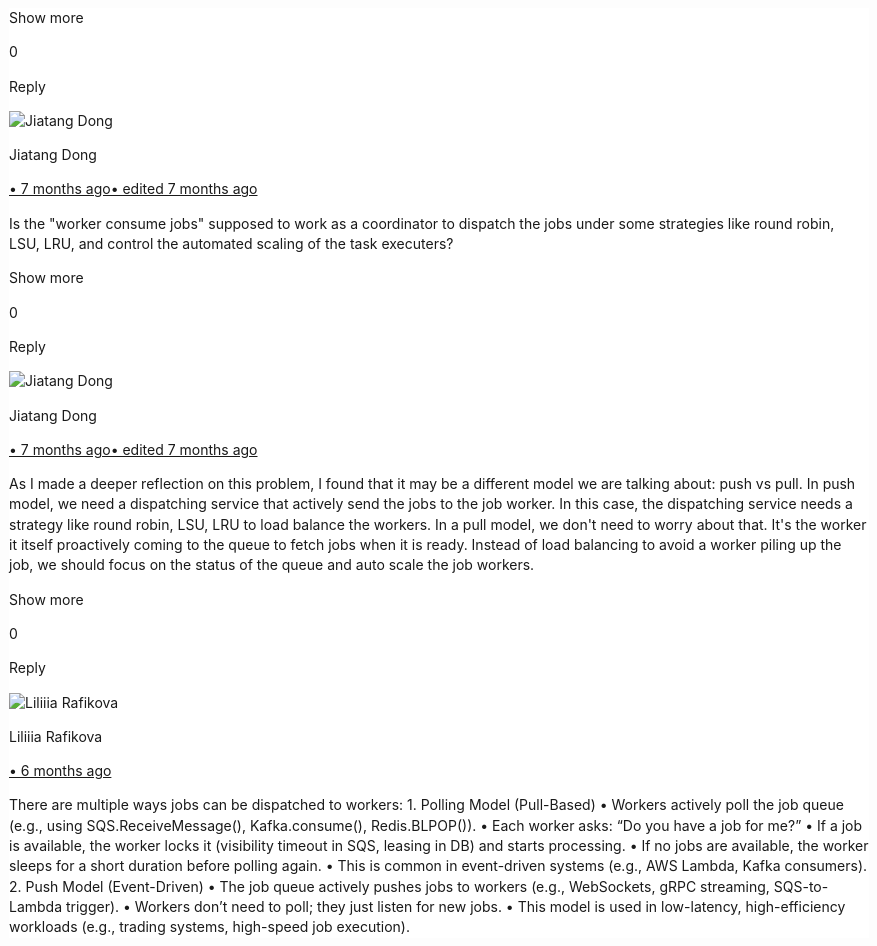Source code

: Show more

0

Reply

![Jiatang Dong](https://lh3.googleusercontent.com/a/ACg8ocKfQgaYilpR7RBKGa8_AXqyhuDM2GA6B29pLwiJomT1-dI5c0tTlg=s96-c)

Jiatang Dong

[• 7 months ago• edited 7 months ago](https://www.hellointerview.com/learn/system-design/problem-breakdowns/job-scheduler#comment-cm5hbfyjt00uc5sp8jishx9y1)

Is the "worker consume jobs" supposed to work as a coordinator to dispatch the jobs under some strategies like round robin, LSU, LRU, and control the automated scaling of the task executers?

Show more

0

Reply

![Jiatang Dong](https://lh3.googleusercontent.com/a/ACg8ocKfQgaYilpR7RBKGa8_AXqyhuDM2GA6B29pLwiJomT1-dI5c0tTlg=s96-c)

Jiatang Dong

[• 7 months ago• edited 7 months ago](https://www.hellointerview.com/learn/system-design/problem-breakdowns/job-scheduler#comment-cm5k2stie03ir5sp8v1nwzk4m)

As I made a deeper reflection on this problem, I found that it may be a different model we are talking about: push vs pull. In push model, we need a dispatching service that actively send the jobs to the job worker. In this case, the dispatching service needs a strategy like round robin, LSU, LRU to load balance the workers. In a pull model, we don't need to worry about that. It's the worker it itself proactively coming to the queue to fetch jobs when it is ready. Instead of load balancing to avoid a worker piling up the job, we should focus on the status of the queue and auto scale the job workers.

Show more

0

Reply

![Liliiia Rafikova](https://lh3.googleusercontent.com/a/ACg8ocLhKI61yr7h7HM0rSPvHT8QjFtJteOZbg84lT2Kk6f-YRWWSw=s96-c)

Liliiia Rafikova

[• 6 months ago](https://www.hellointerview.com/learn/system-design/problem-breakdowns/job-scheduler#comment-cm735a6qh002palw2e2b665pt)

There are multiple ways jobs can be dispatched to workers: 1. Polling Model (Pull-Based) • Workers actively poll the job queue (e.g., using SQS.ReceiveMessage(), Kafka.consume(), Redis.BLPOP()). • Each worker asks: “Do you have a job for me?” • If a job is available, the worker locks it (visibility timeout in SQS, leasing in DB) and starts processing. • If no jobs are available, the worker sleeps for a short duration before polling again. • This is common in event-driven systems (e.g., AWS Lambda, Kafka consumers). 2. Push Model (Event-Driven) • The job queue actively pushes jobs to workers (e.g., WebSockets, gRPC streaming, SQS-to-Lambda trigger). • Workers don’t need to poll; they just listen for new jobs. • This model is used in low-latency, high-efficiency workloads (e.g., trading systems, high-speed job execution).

*WHAT IS REQUIRED*: All the material shown above is to be copied exactly, with no pictures carried over.

*RESULT*:
Source code

: Show more

0

Reply

![Jiatang Dong](https://lh3.googleusercontent.com/a/ACg8ocKfQgaYilpR7RBKGa8_AXqyhuDM2GA6B29pLwiJomT1-dI5c0tTlg=s96-c)

Jiatang Dong

[• 7 months ago• edited 7 months ago](https://www.hellointerview.com/learn/system-design/problem-breakdowns/job-scheduler#comment-cm5hbfyjt00uc5sp8jishx9y1)

Is the "worker consume jobs" supposed to work as a coordinator to dispatch the jobs under some strategies like round robin, LSU, LRU, and control the automated scaling of the task executers?

Show more

0

Reply

![Jiatang Dong](https://lh3.googleusercontent.com/a/ACg8ocKfQgaYilpR7RBKGa8_AXqyhuDM2GA6B29pLwiJomT1-dI5c0tTlg=s96-c)

Jiatang Dong

[• 7 months ago• edited 7 months ago](https://www.hellointerview.com/learn/system-design/problem-breakdowns/job-scheduler#comment-cm5k2stie03ir5sp8v1nwzk4m)

As I made a deeper reflection on this problem, I found that it may be a different model we are talking about: push vs pull. In push model, we need a dispatching service that actively send the jobs to the job worker. In this case, the dispatching service needs a strategy like round robin, LSU, LRU to load balance the workers. In a pull model, we don't need to worry about that. It's the worker it itself proactively coming to the queue to fetch jobs when it is ready. Instead of load balancing to avoid a worker piling up the job, we should focus on the status of the queue and auto scale the job workers.

Show more

0

Reply

![Liliiia Rafikova](https://lh3.googleusercontent.com/a/ACg8ocLhKI61yr7h7HM0rSPvHT8QjFtJteOZbg84lT2Kk6f-YRWWSw=s96-c)

Liliiia Rafikova

[• 6 months ago](https://www.hellointerview.com/learn/system-design/problem-breakdowns/job-scheduler#comment-cm735a6qh002palw2e2b665pt)

There are multiple ways jobs can be dispatched to workers: 1. Polling Model (Pull-Based) • Workers actively poll the job queue (e.g., using SQS.ReceiveMessage(), Kafka.consume(), Redis.BLPOP()). • Each worker asks: “Do you have a job for me?” • If a job is available, the worker locks it (visibility timeout in SQS, leasing in DB) and starts processing. • If no jobs are available, the worker sleeps for a short duration before polling again. • This is common in event-driven systems (e.g., AWS Lambda, Kafka consumers). 2. Push Model (Event-Driven) • The job queue actively pushes jobs to workers (e.g., WebSockets, gRPC streaming, SQS-to-Lambda trigger). • Workers don’t need to poll; they just listen for new jobs. • This model is used in low-latency, high-efficiency workloads (e.g., trading systems, high-speed job execution).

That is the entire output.